I was in a place called Shank High when Devvin's caravan came through, and while they were setting up in the marketplace, putting out their goods and raising tarps over their stalls, the news talker did his thing.
A couple of hundred people, from all over the town, came to the marketplace to hear him.
He wasn't young — later, when I talked to him alone, he told me he was over forty — but he had a strong voice and a twinkle in his eye that let you know he was watching. I'm pretty sure he embellished a lot of the news — they all do, from what I can tell — but I reckon it had at least some grounding in the truth. I don't think he missed a trick.

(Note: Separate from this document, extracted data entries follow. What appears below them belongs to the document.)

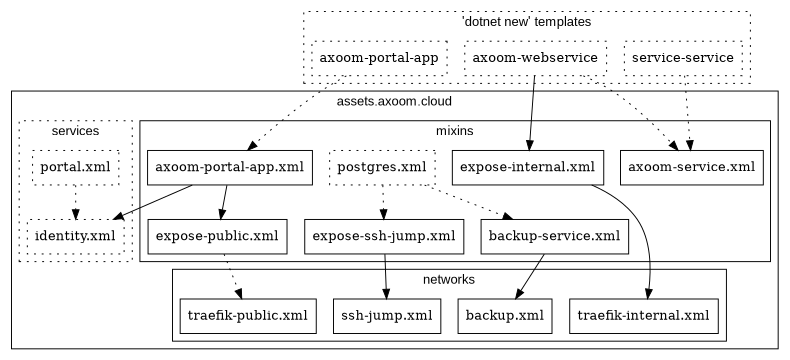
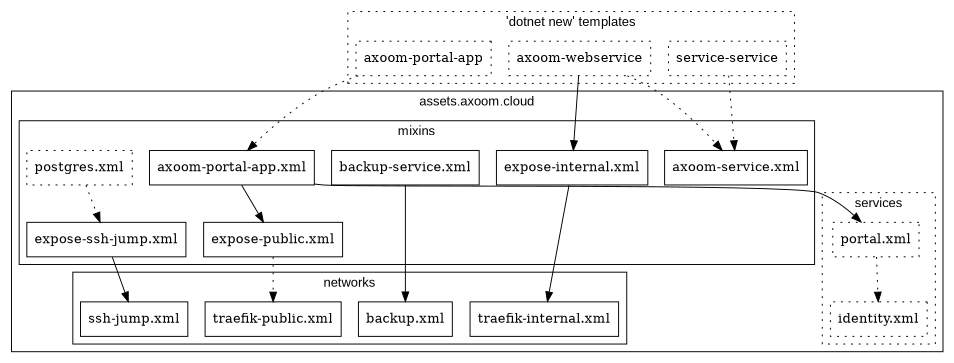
  digraph {
    fontname=Arial
    rankdir=TB
    node [shape=box]
    edge [style=dotted]
    n1 [label="service-service" style=dotted]
    n2 [label="axoom-webservice" style=dotted]
    n3 [label="axoom-portal-app" style=dotted]
    n4 [label="postgres.xml" style=dotted]
    n5 [label="backup-service.xml"]
    n6 [label="expose-ssh-jump.xml"]
    n7 [label="expose-internal.xml"]
    n8 [label="expose-public.xml"]
    n9 [label="axoom-service.xml"]
    n10 [label="axoom-portal-app.xml"]
    n11 [label="backup.xml"]
    n12 [label="ssh-jump.xml"]
    n13 [label="traefik-internal.xml"]
    n14 [label="traefik-public.xml"]
    n15 [label="portal.xml" style=dotted]
    n16 [label="identity.xml" style=dotted]
    subgraph cluster_1 {
      label="'dotnet new' templates"
      style=dotted
      n1
      n2
      n3
    }
    subgraph cluster_2 {
      label="assets.axoom.cloud"
      subgraph cluster_3 {
        label=mixins
        n4
        n5
        n6
        n7
        n8
        n9
        n10
      }
      subgraph cluster_4 {
        label=networks
        n11
        n12
        n13
        n14
      }
      subgraph cluster_5 {
        label=services
        style=dotted
        n15
        n16
      }
    }
    n1 -> n9
    n2 -> n7 [style=solid]
    n2 -> n9
    n3 -> n10
-   n4 -> n5
    n4 -> n6
    n5 -> n11 [style=""]
    n6 -> n12 [style=""]
    n7 -> n13 [style=""]
    n8 -> n14
    n10 -> n8 [style=""]
-   n10 -> n16 [style=""]
+   n10 -> n15 [style=""]
    n15 -> n16
  }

He told us about a plague that had hit the goats in a town called Valleysend. No-one knows what the plague was, but it made the goats froth at the mouth and go knock-kneed, so much that they couldn't stand up. The farmers tried to slaughter all the affected goats before it spread, but it didn't work.
That went down well. I guess a lot of people in Shank High traded meat from Valleysend.
Then he talked about the metalroad they were building between Newbegin and Wosh-Tun. It sounded like the metalcars I'd seen when I was there, but bigger — going right across the wasteland, from city to city. I was the only person interested in that, though, so he moved on pretty quick.
Next he told us that a well had run dry in a nearby town. I don't remember the name of the place, but people in the crowd recognised it and started worrying that all the people from that town would be coming to theirs, looking for somewhere new to live.
Then he mentioned a few families that had birthed, and some folks that had gotten married, all of them from towns around Shank High. Little pockets of different people were interested in each one of those stories.
There was a lot more, more than I could remember or try to write down. The thing was, this guy went on for hours.
By the time he'd told all there was to tell, the stalls were up and running, the goods were on display, and the sellers were ready to start shouting their wares to everyone in the crowd.
And it worked. Most all of the people who'd listened stayed for the market, and I'll bet they all bought something.
Sure, it's a public service. But those Sultans have always got one eye on the money.